● Problem to work on
For this exercise, copy each line of the records that contains the word "certificates".

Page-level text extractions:
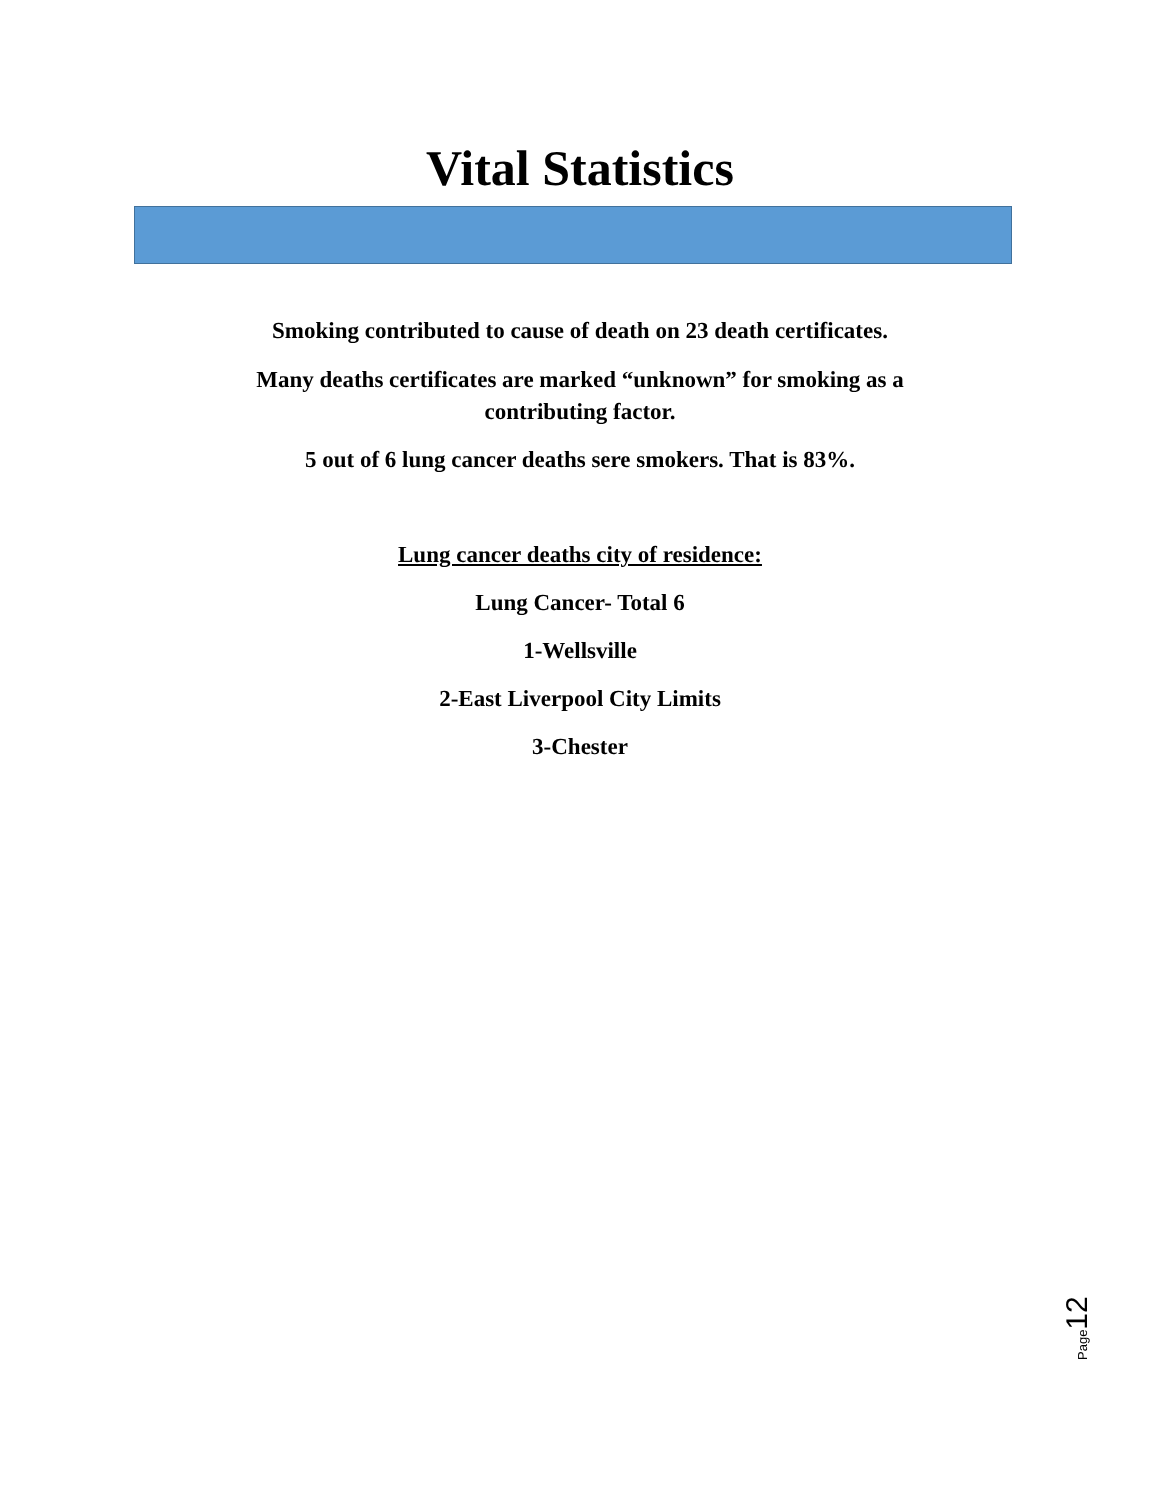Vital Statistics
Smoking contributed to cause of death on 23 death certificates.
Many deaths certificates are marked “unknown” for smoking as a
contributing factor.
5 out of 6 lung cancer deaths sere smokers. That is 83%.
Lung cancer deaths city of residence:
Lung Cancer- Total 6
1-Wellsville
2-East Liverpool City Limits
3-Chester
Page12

● Answer for the task
Smoking contributed to cause of death on 23 death certificates.
Many deaths certificates are marked “unknown” for smoking as a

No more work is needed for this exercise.